Sottaciuto, minimizzato, da qualcuno persino ignorato, il problema dell’inquinamento da Pfas è esploso in questi giorni sui quotidiani veneti. “La nostra non è una terra dei fuochi, ma solo perché qui i veleni non ardono. Le sostanze tossiche in Veneto vengono sversate nell’acqua e sepolte nel sottosuolo, pratiche forse meno sfrontate dei roghi ma non meno nocive per l’ambiente e per la salute, come sta evidenziando in questi giorni la vicenda delle Pfas” scrive oggi il Corriere Veneto. Che dedica anche un articolo ai tanti “scettici” che da varie parti hanno in questi anni cercato di far passare l’emergenza sotto silenzio. E un intervento di Marco Milioni su Vvox sottolinea come i veterinari pubblici veneti da tempo ricordino quanto sia breve il passo dall’industria all’ambiente e dall’ambiente alla catena alimentare. La comunicazione della Regione sui risultati del biomonitoraggio ematico, su un campione di 507 residenti nel vicentino, comparati a quelli di territori veneti meno esposti, nonostante gli argomenti tranquillizzanti dei vertici della sanità regionale e dell’Iss, ha destato l’inevitabile allarme.
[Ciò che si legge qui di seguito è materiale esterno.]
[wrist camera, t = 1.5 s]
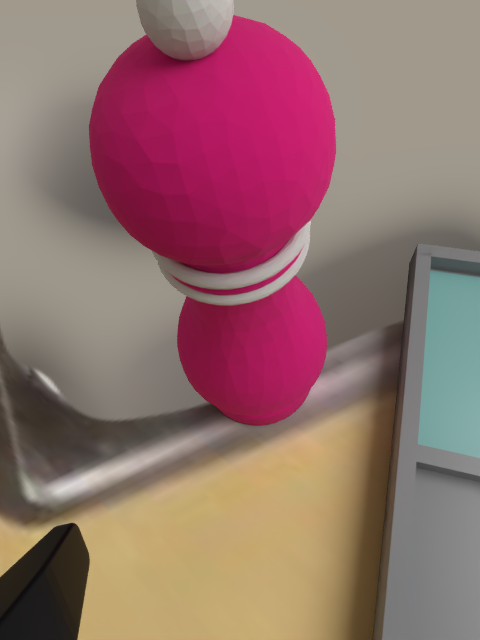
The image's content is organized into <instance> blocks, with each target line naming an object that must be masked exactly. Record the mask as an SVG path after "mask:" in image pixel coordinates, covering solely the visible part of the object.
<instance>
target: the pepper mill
mask: <svg viewBox="0 0 480 640" xmlns="http://www.w3.org/2000/svg"><path fill="white" fill-rule="evenodd" d="M136 3H137V9H138V13H139V17H140V21H141V24H142V26H143V28H144V31H145V33H146V34H147V35H145V36H143V37H142V38H140V39H139V40H137V41H136V42H134V43H133V44H132V45H131V46H130V47H129V48H127V50H125V51H124V52H123V53H122V54H121V55H120V56H119V57H118V58H117V59H116V61H115V63H114V64H113V65H112V67H111V69H110V70H109V71H108V73H107V75H106V76H105V78H104V79H103V81H102V83H101V84H100V86H99V88H98V91H97V95H96V98H95V102H94V105H93V108H92V114H91V119H90V124H89V137H90V151H91V159H92V166H93V169H94V173H95V176H96V179H97V182H98V185H99V188H100V190H101V192H102V194H103V196H104V198H105V201H106V202H107V204H108V207H109V209H110V210H111V212H112V213H113V215H114V216H115V217H116V219H117V220H118V221H119V222H120V224H121V225H122V226H123V227H124V228H125V229H126V231H127V232H128V233H129V234H130V235H131V236H132V237H134V238H135V239H136V240H137V241H139V242H140V243H141V244H142V245H144V246H145V247H147V248H149V249H151V250H152V252H153V254H154V256H155V258H156V260H157V261H158V265H159V267H160V269H161V272H162V273H163V275H164V276H165V278H166V279H167V280H168V281H169V282H170V284H171V285H172V286H174V287H175V288H176V289H177V290H178V291H180V292H181V293H183V294H184V295H186V296H187V297H186V299H185V302H184V305H183V307H182V311H181V314H180V317H179V324H178V336H177V337H178V339H177V340H178V341H177V343H178V351H179V357H180V361H181V363H182V366H183V369H184V371H185V374H186V376H187V378H188V380H189V382H190V383H191V385H192V386H193V387H194V389H195V390H196V391H197V392H198V393H199V394H200V395H201V396H202V397H203V398H204V399H205V400H206V401H208V402H209V403H211V404H213V405H214V406H216V407H217V408H218V409H219V410H220V411H221V412H222V413H224V414H225V415H226V416H228V417H229V418H231V419H233V420H235V421H237V422H241V423H244V424H249V425H268V424H272V423H276V422H278V421H281V420H283V419H285V418H287V417H288V416H290V415H291V414H292V413H294V412H295V411H296V410H297V409H298V408H299V407H300V406H301V405H302V403H303V402H304V401H305V399H306V397H307V396H308V394H309V391H310V389H311V387H312V386H313V385H314V383H315V382H316V380H317V379H318V377H319V375H320V373H321V370H322V368H323V366H324V362H325V358H326V350H327V337H326V336H327V335H326V327H325V321H324V319H323V316H322V313H321V310H320V308H319V306H318V304H317V302H316V300H315V298H314V296H313V295H312V293H311V292H310V291H309V290H308V288H307V287H306V286H305V285H304V284H303V283H302V281H300V279H298V277H296V276H295V274H296V273H297V272H298V271H299V269H300V267H301V266H302V264H303V262H304V260H305V257H306V255H307V252H308V248H309V244H310V225H311V218H312V217H313V215H314V214H315V212H316V211H317V209H318V207H319V205H320V203H321V202H322V200H323V197H324V195H325V193H326V191H327V189H328V187H329V184H330V180H331V175H332V171H333V167H334V161H335V154H336V140H335V118H334V115H333V110H332V106H331V102H330V97H329V94H328V92H327V90H326V88H325V85H324V83H323V81H322V79H321V77H320V75H319V73H318V72H317V70H316V68H315V67H314V65H313V64H312V62H311V60H310V59H309V58H308V57H307V56H306V55H305V53H304V52H303V51H302V50H301V49H300V48H299V47H298V46H297V45H296V44H295V43H293V42H292V41H291V40H290V39H288V38H287V37H286V36H284V35H283V34H280V33H279V32H278V31H276V30H274V29H273V28H271V27H270V26H268V25H266V24H264V23H261V22H257V21H254V20H250V19H246V18H243V17H238V16H235V15H233V10H234V9H233V0H136Z"/></svg>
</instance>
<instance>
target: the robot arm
mask: <svg viewBox="0 0 480 640" xmlns="http://www.w3.org/2000/svg"><path fill="white" fill-rule="evenodd" d="M89 564H90V559H89V553H88V550H87V547H86V545H85V542H84V540H83V537H82V534H81V532H80V529H79V527H78V526H77V525H76V524H75V523H69V524H64V525H59V526H56V527H54V528H53V529H52V530H51V531H50V532H49V533H48V534H47V535H45V536H44V537H43V538H42V539H41V540H40V541H39V542H38V543H37V544H36V545H35V546H34V547H32V548H31V549H30V550H29V551H28V552H27V553H26V554H25V555H24V556H23V557H22V558H21V559H19V560H18V561H17V562H16V563H15V564H14V565H13V566H12V567H11V568H10V569H9V570H8V571H6V572H5V573H4V574H3V575H2V576H1V577H0V640H77V638H78V633H79V627H80V620H81V614H82V608H83V602H84V596H85V589H86V583H87V577H88V571H89Z"/></svg>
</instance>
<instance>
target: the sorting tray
mask: <svg viewBox="0 0 480 640" xmlns="http://www.w3.org/2000/svg"><path fill="white" fill-rule="evenodd" d="M373 640H480V251H472V250H464V249H456V248H449V247H441V246H434V245H425V244H417V247H416V249H415V251H414V254H413V256H412V259H411V261H410V264H409V274H408V284H407V295H406V305H405V316H404V325H403V335H402V345H401V356H400V366H399V376H398V386H397V396H396V407H395V417H394V427H393V437H392V447H391V458H390V468H389V478H388V488H387V498H386V509H385V519H384V529H383V539H382V549H381V559H380V570H379V580H378V590H377V600H376V610H375V621H374V631H373Z"/></svg>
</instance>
I valori elevati di contaminazione nel sangue dei vicentini ma anche, per alcune sostanze come i Pfos, in cittadini che vivono più lontani da quello che è considerata la fonte dell’inquinamento, hanno preoccupato tanto da intasare i centralini dei municipi e portato alla attivazione di un numero verde.
E adesso cosa succederà?
Martedì in consiglio regionale andrà al voto una risoluzione che chiede azioni di tutela legali per gli esposti alla contaminazione. I costi per il solo screening che la Regione Veneto si appresta ad effettuare su 250mila cittadini, tutti abitanti dei 31 Comuni le cui acque sono state contaminate dai Pfas, sarà di ben 150 milioni di euro all’anno e si protrarrà per dieci anni.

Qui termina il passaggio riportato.